* **Excerpt to read**
//She had the feeling that somehow, in the very far-off places, perhaps even in far-off ages, there would be a meaning found to all sorrow and an answer too fair and wonderful to be as yet understood//

11.30.2013

I want to travel the world.


Church

"For it is not mere words that nourish the soul, but God Himself, and unless and until hearers find God in personal experience they are not the better for having heard the truth. The Bible is not an end in itself, but a means to bring men to an intimate and satisfying knowledge of God, that they may enter into Him, that they may delight in His Presence, may taste and know the inner sweetness of the very God Himself in the core and center of their hearts."
-A.W. Tozer

I absolutely love this quote.  When I came home from my missions trip to India last February 2013, I had a new perspective on what the 'church' was. In India I saw people who were neglected and impoverished. People who lived under a tarp on the street or in a hut with a tin roof, not even half the size of my walk-in closet. But I also saw a people who desperately and joyfully sang praises to the Living God. Beautiful people who, despite whatever situation or background they came from, loved the Lord and cried out to know Him. Their hearts and souls knew something I had never known or seen before. They knew God because of such a deep personal experience and need for everything He is. They were satisfied in the sweet delight of the His Presence that filled the room as they worshiped. They were the church and as they gathered together, God gathered with them.

* **What to produce**
Please summarize the blog post about church in two sentences.

* **Entries shown**
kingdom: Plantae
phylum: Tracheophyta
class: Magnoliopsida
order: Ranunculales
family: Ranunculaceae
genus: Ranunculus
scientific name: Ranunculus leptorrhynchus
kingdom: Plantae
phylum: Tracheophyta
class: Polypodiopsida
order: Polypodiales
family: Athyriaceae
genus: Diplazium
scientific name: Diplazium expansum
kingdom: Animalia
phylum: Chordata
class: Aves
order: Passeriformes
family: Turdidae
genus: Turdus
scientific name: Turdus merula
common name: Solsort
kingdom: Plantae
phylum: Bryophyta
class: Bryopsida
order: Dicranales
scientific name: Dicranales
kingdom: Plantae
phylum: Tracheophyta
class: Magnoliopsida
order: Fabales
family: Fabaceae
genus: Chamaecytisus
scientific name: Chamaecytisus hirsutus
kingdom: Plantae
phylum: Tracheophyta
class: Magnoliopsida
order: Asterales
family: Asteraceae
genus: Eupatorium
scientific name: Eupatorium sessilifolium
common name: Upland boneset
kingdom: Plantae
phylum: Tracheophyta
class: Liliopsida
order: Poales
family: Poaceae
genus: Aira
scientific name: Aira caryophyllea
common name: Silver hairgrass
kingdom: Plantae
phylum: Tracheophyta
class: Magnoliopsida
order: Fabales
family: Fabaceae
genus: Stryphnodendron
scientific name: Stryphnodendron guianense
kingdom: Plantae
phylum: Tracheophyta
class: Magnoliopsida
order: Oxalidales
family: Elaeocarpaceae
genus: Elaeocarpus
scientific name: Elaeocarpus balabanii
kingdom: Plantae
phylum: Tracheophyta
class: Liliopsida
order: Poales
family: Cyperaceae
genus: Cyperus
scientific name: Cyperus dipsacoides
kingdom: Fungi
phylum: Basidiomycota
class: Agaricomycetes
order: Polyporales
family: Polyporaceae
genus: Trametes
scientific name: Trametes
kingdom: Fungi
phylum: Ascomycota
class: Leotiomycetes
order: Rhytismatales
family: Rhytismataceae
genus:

* **Response**
The post quotes A.W. Tozer's view that the Bible is not an end in itself but a means to bring men to an intimate and satisfying knowledge of God through personal experience. The writer came home from a missions trip to India in February 2013 with a new perspective on the church after seeing neglected, impoverished people who joyfully sang praises to God and knew Him through deep personal experience.